Task brief:
Make a verbatim copy of all the records. Skip every image.

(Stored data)
______________________________

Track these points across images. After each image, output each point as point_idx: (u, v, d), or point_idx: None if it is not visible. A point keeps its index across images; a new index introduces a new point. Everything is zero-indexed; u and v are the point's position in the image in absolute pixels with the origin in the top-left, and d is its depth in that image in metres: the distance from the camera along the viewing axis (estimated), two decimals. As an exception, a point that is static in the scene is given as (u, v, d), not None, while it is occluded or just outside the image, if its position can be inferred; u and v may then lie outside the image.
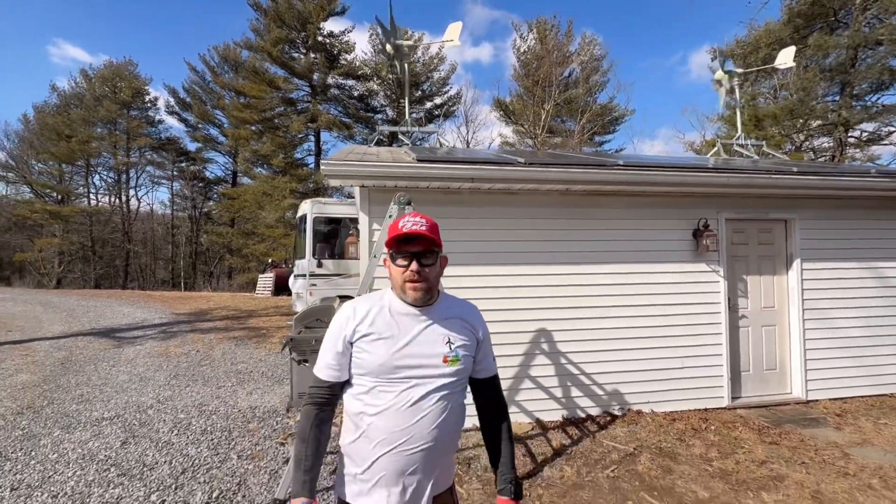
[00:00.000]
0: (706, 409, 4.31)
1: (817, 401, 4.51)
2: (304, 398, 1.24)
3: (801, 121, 16.69)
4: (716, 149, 7.74)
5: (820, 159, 16.94)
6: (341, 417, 1.26)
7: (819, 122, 16.55)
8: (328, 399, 1.22)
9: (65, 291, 18.74)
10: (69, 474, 3.08)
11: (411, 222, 1.19)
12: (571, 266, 4.20)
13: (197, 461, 3.32)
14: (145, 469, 3.18)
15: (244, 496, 2.84)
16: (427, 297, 1.21)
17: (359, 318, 1.20)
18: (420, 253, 1.19)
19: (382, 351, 1.15)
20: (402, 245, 1.19)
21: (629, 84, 38.71)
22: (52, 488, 2.90)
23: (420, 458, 1.12)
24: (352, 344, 1.19)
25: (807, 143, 18.23)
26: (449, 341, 1.20)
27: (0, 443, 3.57)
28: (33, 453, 3.41)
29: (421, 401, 1.13)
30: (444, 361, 1.18)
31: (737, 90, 7.54)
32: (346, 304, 1.25)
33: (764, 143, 7.80)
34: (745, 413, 4.25)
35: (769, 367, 4.61)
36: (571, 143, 20.66)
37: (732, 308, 4.51)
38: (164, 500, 2.77)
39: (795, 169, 4.63)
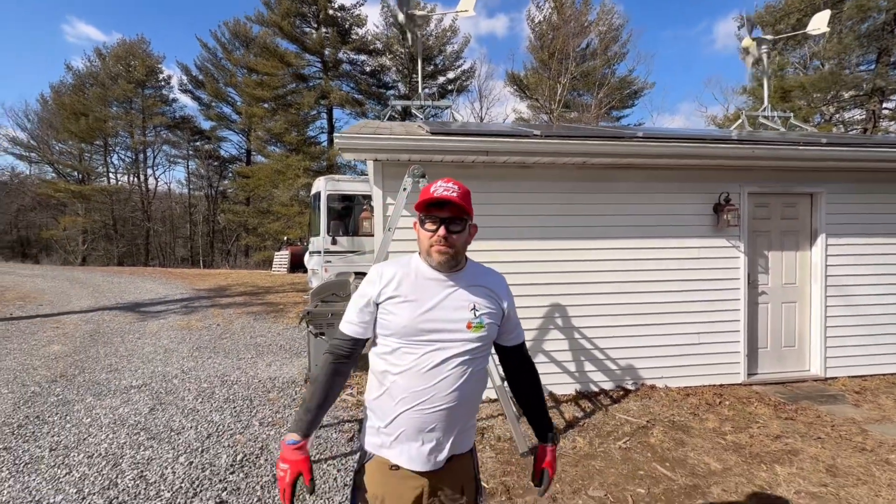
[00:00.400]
0: (721, 385, 4.29)
1: (836, 378, 4.45)
2: (325, 349, 1.27)
3: (832, 91, 15.90)
4: (740, 121, 7.45)
5: (851, 132, 16.19)
6: (363, 378, 1.29)
7: (852, 92, 15.74)
8: (347, 353, 1.25)
9: (90, 268, 19.36)
10: (102, 437, 3.25)
11: (443, 187, 1.19)
12: (587, 241, 4.15)
13: (221, 427, 3.46)
14: (173, 433, 3.33)
15: (266, 459, 2.96)
16: (452, 263, 1.21)
17: (385, 280, 1.21)
18: (449, 219, 1.18)
19: (407, 313, 1.16)
20: (431, 209, 1.19)
21: (650, 55, 37.21)
22: (88, 449, 3.06)
23: (438, 418, 1.15)
24: (377, 305, 1.21)
25: (837, 115, 17.42)
26: (474, 308, 1.21)
27: (38, 408, 3.77)
28: (68, 417, 3.59)
29: (441, 364, 1.14)
30: (468, 327, 1.19)
31: (765, 59, 7.18)
32: (373, 268, 1.26)
33: (791, 115, 7.46)
34: (760, 389, 4.22)
35: (788, 344, 4.54)
36: (588, 117, 20.11)
37: (752, 284, 4.43)
38: (192, 462, 2.90)
39: (825, 140, 4.43)
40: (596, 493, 2.57)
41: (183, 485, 2.63)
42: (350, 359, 1.26)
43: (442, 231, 1.17)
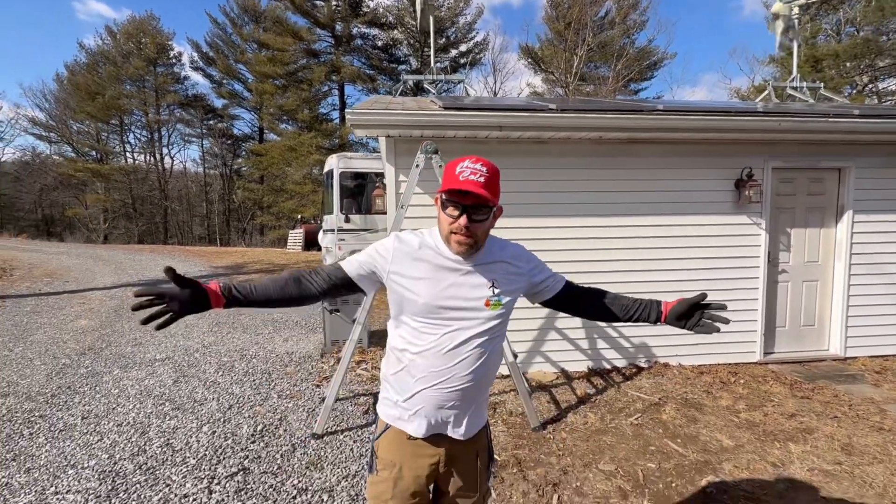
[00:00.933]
0: (736, 364, 4.26)
1: (856, 358, 4.37)
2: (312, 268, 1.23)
3: (866, 60, 15.04)
4: (766, 93, 7.11)
5: (885, 103, 15.40)
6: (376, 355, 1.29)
7: (888, 60, 14.88)
8: (327, 278, 1.20)
9: (111, 246, 19.90)
10: (130, 407, 3.40)
11: (470, 170, 1.07)
12: (602, 218, 4.08)
13: (241, 399, 3.58)
14: (196, 404, 3.47)
15: (285, 430, 3.06)
16: (471, 252, 1.14)
17: (402, 250, 1.16)
18: (473, 206, 1.08)
19: (425, 291, 1.13)
20: (454, 194, 1.09)
21: (671, 23, 35.42)
22: (117, 418, 3.21)
23: (457, 396, 1.15)
24: (390, 270, 1.16)
25: (871, 85, 16.54)
26: (493, 285, 1.17)
27: (69, 379, 3.95)
28: (98, 388, 3.76)
29: (461, 346, 1.13)
30: (486, 305, 1.16)
31: (796, 24, 6.79)
32: (393, 234, 1.22)
33: (822, 85, 7.10)
34: (777, 368, 4.18)
35: (807, 323, 4.46)
36: (605, 91, 19.48)
37: (772, 262, 4.32)
38: (215, 432, 3.03)
39: (857, 112, 4.21)
40: (606, 467, 2.61)
41: (207, 452, 2.75)
42: (327, 285, 1.20)
43: (463, 220, 1.08)
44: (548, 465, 2.62)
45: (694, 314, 1.31)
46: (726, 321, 1.28)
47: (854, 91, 16.66)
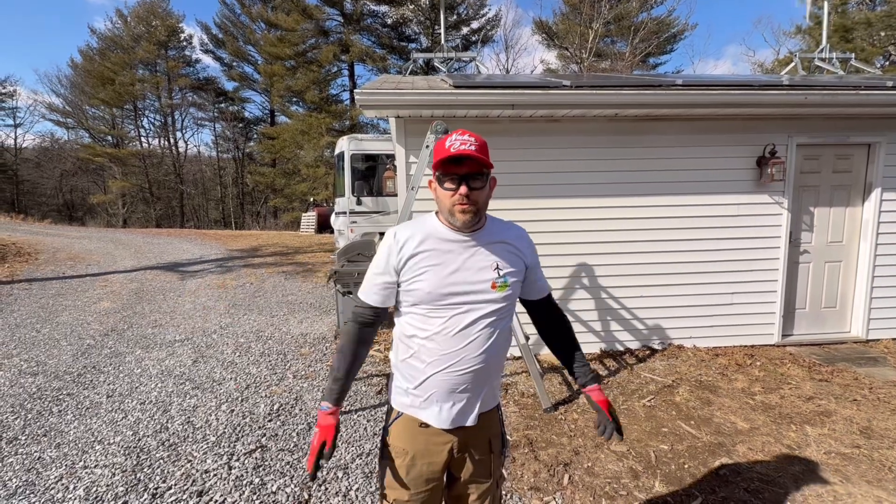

______________________________

Written solution:
Track these points across images. After each image, output each point as point_idx: (u, v, d), or point_idx: None if it is not visible. A point keeps its index across images; a new index introduces a new point. Everything is zero-indexed; u and v are the point's position in the image in absolute pixels with the origin in the top-left, and d is its depth in that image in metres: the distance from the camera along the viewing axis (estimated), two decimals. As an exception, a point that is static in the scene is given as (u, v, d), not None, while it is occluded or just outside the image, if its position can be inferred; u and v may then lie outside the image.
[00:00.000]
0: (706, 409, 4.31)
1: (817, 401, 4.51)
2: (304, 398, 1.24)
3: (801, 121, 16.69)
4: (716, 149, 7.74)
5: (820, 159, 16.94)
6: (341, 417, 1.26)
7: (819, 122, 16.55)
8: (328, 399, 1.22)
9: (65, 291, 18.74)
10: (69, 474, 3.08)
11: (411, 222, 1.19)
12: (571, 266, 4.20)
13: (197, 461, 3.32)
14: (145, 469, 3.18)
15: (244, 496, 2.84)
16: (427, 297, 1.21)
17: (359, 318, 1.20)
18: (420, 253, 1.19)
19: (382, 351, 1.15)
20: (402, 245, 1.19)
21: (629, 84, 38.71)
22: (52, 488, 2.90)
23: (420, 458, 1.12)
24: (352, 344, 1.19)
25: (807, 143, 18.23)
26: (449, 341, 1.20)
27: (0, 443, 3.57)
28: (33, 453, 3.41)
29: (421, 401, 1.13)
30: (444, 361, 1.18)
31: (737, 90, 7.54)
32: (346, 304, 1.25)
33: (764, 143, 7.80)
34: (745, 413, 4.25)
35: (769, 367, 4.61)
36: (571, 143, 20.66)
37: (732, 308, 4.51)
38: (164, 500, 2.77)
39: (795, 169, 4.63)
[00:00.400]
0: (721, 385, 4.29)
1: (836, 378, 4.45)
2: (325, 349, 1.27)
3: (832, 91, 15.90)
4: (740, 121, 7.45)
5: (851, 132, 16.19)
6: (363, 378, 1.29)
7: (852, 92, 15.74)
8: (347, 353, 1.25)
9: (90, 268, 19.36)
10: (102, 437, 3.25)
11: (443, 187, 1.19)
12: (587, 241, 4.15)
13: (221, 427, 3.46)
14: (173, 433, 3.33)
15: (266, 459, 2.96)
16: (452, 263, 1.21)
17: (385, 280, 1.21)
18: (449, 219, 1.18)
19: (407, 313, 1.16)
20: (431, 209, 1.19)
21: (650, 55, 37.21)
22: (88, 449, 3.06)
23: (438, 418, 1.15)
24: (377, 305, 1.21)
25: (837, 115, 17.42)
26: (474, 308, 1.21)
27: (38, 408, 3.77)
28: (68, 417, 3.59)
29: (441, 364, 1.14)
30: (468, 327, 1.19)
31: (765, 59, 7.18)
32: (373, 268, 1.26)
33: (791, 115, 7.46)
34: (760, 389, 4.22)
35: (788, 344, 4.54)
36: (588, 117, 20.11)
37: (752, 284, 4.43)
38: (192, 462, 2.90)
39: (825, 140, 4.43)
40: (596, 493, 2.57)
41: (183, 485, 2.63)
42: (350, 359, 1.26)
43: (442, 231, 1.17)
[00:00.933]
0: (736, 364, 4.26)
1: (856, 358, 4.37)
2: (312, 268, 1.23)
3: (866, 60, 15.04)
4: (766, 93, 7.11)
5: (885, 103, 15.40)
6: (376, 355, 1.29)
7: (888, 60, 14.88)
8: (327, 278, 1.20)
9: (111, 246, 19.90)
10: (130, 407, 3.40)
11: (470, 170, 1.07)
12: (602, 218, 4.08)
13: (241, 399, 3.58)
14: (196, 404, 3.47)
15: (285, 430, 3.06)
16: (471, 252, 1.14)
17: (402, 250, 1.16)
18: (473, 206, 1.08)
19: (425, 291, 1.13)
20: (454, 194, 1.09)
21: (671, 23, 35.42)
22: (117, 418, 3.21)
23: (457, 396, 1.15)
24: (390, 270, 1.16)
25: (871, 85, 16.54)
26: (493, 285, 1.17)
27: (69, 379, 3.95)
28: (98, 388, 3.76)
29: (461, 346, 1.13)
30: (486, 305, 1.16)
31: (796, 24, 6.79)
32: (393, 234, 1.22)
33: (822, 85, 7.10)
34: (777, 368, 4.18)
35: (807, 323, 4.46)
36: (605, 91, 19.48)
37: (772, 262, 4.32)
38: (215, 432, 3.03)
39: (857, 112, 4.21)
40: (606, 467, 2.61)
41: (207, 452, 2.75)
42: (327, 285, 1.20)
43: (463, 220, 1.08)
44: (548, 465, 2.62)
45: (694, 314, 1.31)
46: (726, 321, 1.28)
47: (854, 91, 16.66)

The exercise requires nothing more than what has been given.